Red Rock reported a post-tax loss of £1.1-million in 2017, increasing from the losses of £283 280 posted in 2016.

“This reflects an impairment of £1.5-million, essentially the same as last year's, in the value of [our] Greenland iron-ore assets, where we finally took the decision to fully impair the investment, but which was not offset this year by share sale profits or a recalculation of the fair value of a Colombian receivable,” he said.

However, the consolidated income statement for the year under review did not reflect the “substantial” improvement in the group’s financial position on most metrics.

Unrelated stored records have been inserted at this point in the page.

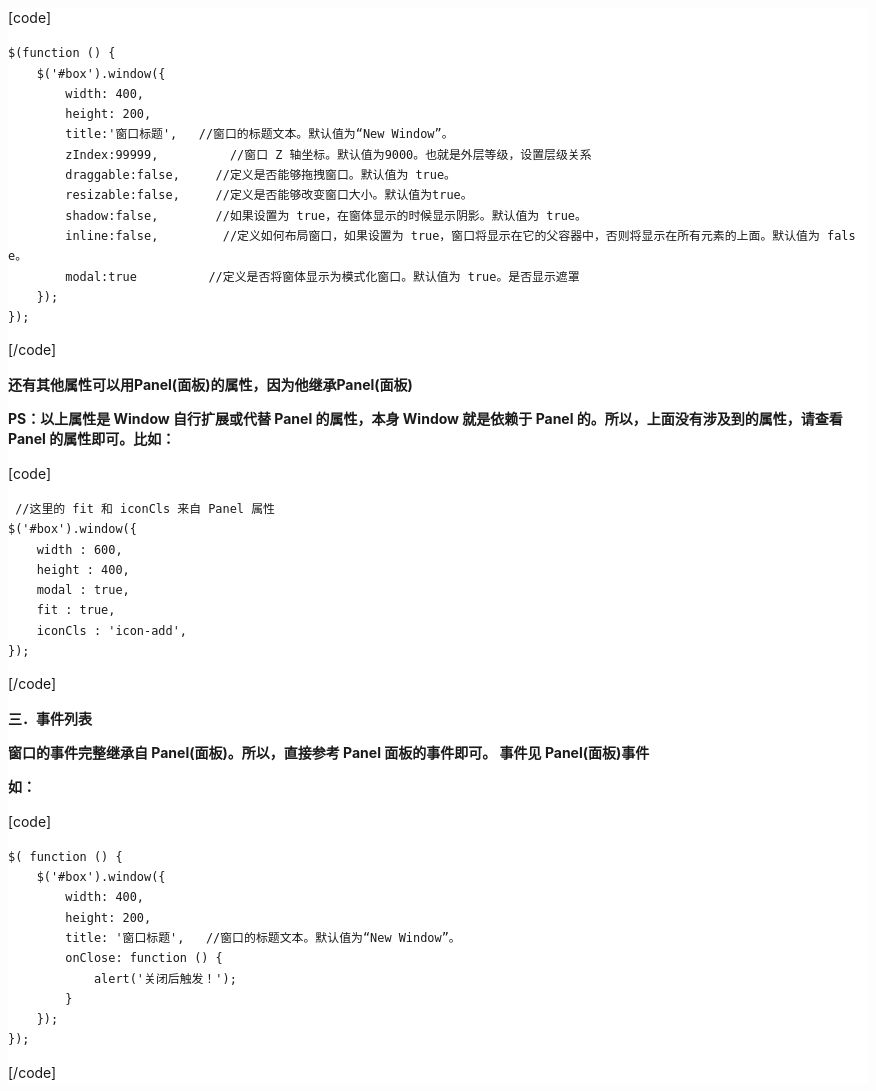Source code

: [code]

    $(function () {
        $('#box').window({
            width: 400,
            height: 200,
            title:'窗口标题',   //窗口的标题文本。默认值为“New Window”。
            zIndex:99999,          //窗口 Z 轴坐标。默认值为9000。也就是外层等级，设置层级关系
            draggable:false,     //定义是否能够拖拽窗口。默认值为 true。
            resizable:false,     //定义是否能够改变窗口大小。默认值为true。
            shadow:false,        //如果设置为 true，在窗体显示的时候显示阴影。默认值为 true。
            inline:false,         //定义如何布局窗口，如果设置为 true，窗口将显示在它的父容器中，否则将显示在所有元素的上面。默认值为 false。
            modal:true          //定义是否将窗体显示为模式化窗口。默认值为 true。是否显示遮罩
        });
    });
[/code]

**还有其他属性可以用Panel(面板)的属性，因为他继承Panel(面板)**

**PS：以上属性是 Window 自行扩展或代替 Panel 的属性，本身 Window 就是依赖于 Panel 的。所以，上面没有涉及到的属性，请查看
Panel 的属性即可。比如：**

[code]

     //这里的 fit 和 iconCls 来自 Panel 属性
    $('#box').window({
        width : 600,
        height : 400,
        modal : true,
        fit : true,
        iconCls : 'icon-add',
    });
[/code]



**三．事件列表**

**窗口的事件完整继承自 Panel(面板)。所以，直接参考 Panel 面板的事件即可。 事件见 **Panel(面板)事件****

**如：**

[code]

    $( function () {
        $('#box').window({
            width: 400,
            height: 200,
            title: '窗口标题',   //窗口的标题文本。默认值为“New Window”。
            onClose: function () {
                alert('关闭后触发！');
            }
        });
    });
[/code]

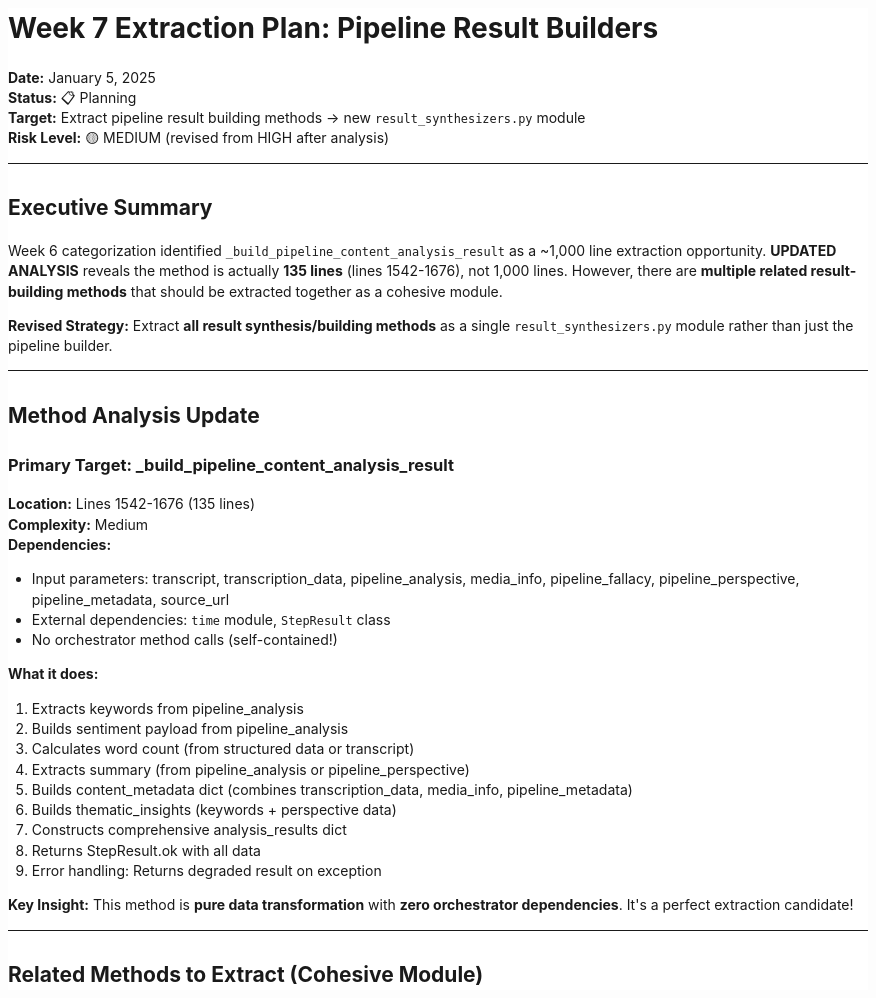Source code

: # Week 7 Extraction Plan: Pipeline Result Builders

**Date:** January 5, 2025  
**Status:** 📋 Planning  
**Target:** Extract pipeline result building methods → new `result_synthesizers.py` module  
**Risk Level:** 🟡 MEDIUM (revised from HIGH after analysis)

---

## Executive Summary

Week 6 categorization identified `_build_pipeline_content_analysis_result` as a ~1,000 line extraction opportunity. **UPDATED ANALYSIS** reveals the method is actually **135 lines** (lines 1542-1676), not 1,000 lines. However, there are **multiple related result-building methods** that should be extracted together as a cohesive module.

**Revised Strategy:** Extract **all result synthesis/building methods** as a single `result_synthesizers.py` module rather than just the pipeline builder.

---

## Method Analysis Update

### Primary Target: _build_pipeline_content_analysis_result

**Location:** Lines 1542-1676 (135 lines)  
**Complexity:** Medium  
**Dependencies:**

- Input parameters: transcript, transcription_data, pipeline_analysis, media_info, pipeline_fallacy, pipeline_perspective, pipeline_metadata, source_url
- External dependencies: `time` module, `StepResult` class
- No orchestrator method calls (self-contained!)

**What it does:**

1. Extracts keywords from pipeline_analysis
2. Builds sentiment payload from pipeline_analysis
3. Calculates word count (from structured data or transcript)
4. Extracts summary (from pipeline_analysis or pipeline_perspective)
5. Builds content_metadata dict (combines transcription_data, media_info, pipeline_metadata)
6. Builds thematic_insights (keywords + perspective data)
7. Constructs comprehensive analysis_results dict
8. Returns StepResult.ok with all data
9. Error handling: Returns degraded result on exception

**Key Insight:** This method is **pure data transformation** with **zero orchestrator dependencies**. It's a perfect extraction candidate!

---

## Related Methods to Extract (Cohesive Module)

The year under review saw Red Rock starting and building up revenues, most notably from its stake in unlisted Jupiter Mines, the co-owner and operator of the openpit Tshipi é Ntle manganese mine, in the Northern Cape, as well as dividends and gold royalties.

The development of the income stream from Jupiter distributions exceeded expectations, with current price levels unlocking a distribution of £538 740 in the Spring of 2017, with another of £250 000 due in early December.

While the expected income stream from gold royalties from Colombia had been slow to develop to the expected levels as a result of delays in the installation and commissioning of a ball mill and other factors, it is expected to begin contributing more significantly from the November 2017 quarterly payment.

“We are disappointed that we have not yet received any income from our Louisiana oil production participation at Shoat's Creek,” Bell added.

However, a new source of profit – through an equity investment in the Steelmin ferrosilicon plant in Jajce, Bosnia – is likely to start contributing from early calendar 2018.

“Should Steelmin succeed in commissioning a second furnace, then its earnings before interest, taxes, depreciation and amortisation may be running later in 2018 at an annualised level up to €10-million,” Bell commented.

Meanwhile, a reversal of £4.2-million in previous impairments at Jupiter resulted in an increase of 41.2% in total equity to £12.18-million in a year where only £300 000 of new equity was raised, after a 14.6% increase the previous year.

Equity a share, therefore, rose by 16.4% to 2.56p.

“We made clear a year ago our focus on cost control, and our desire to avoid financing through equity markets at a time [when] we expected several income streams to develop and when the company's market valuation seemed significantly to undervalue its assets,” noted Bell.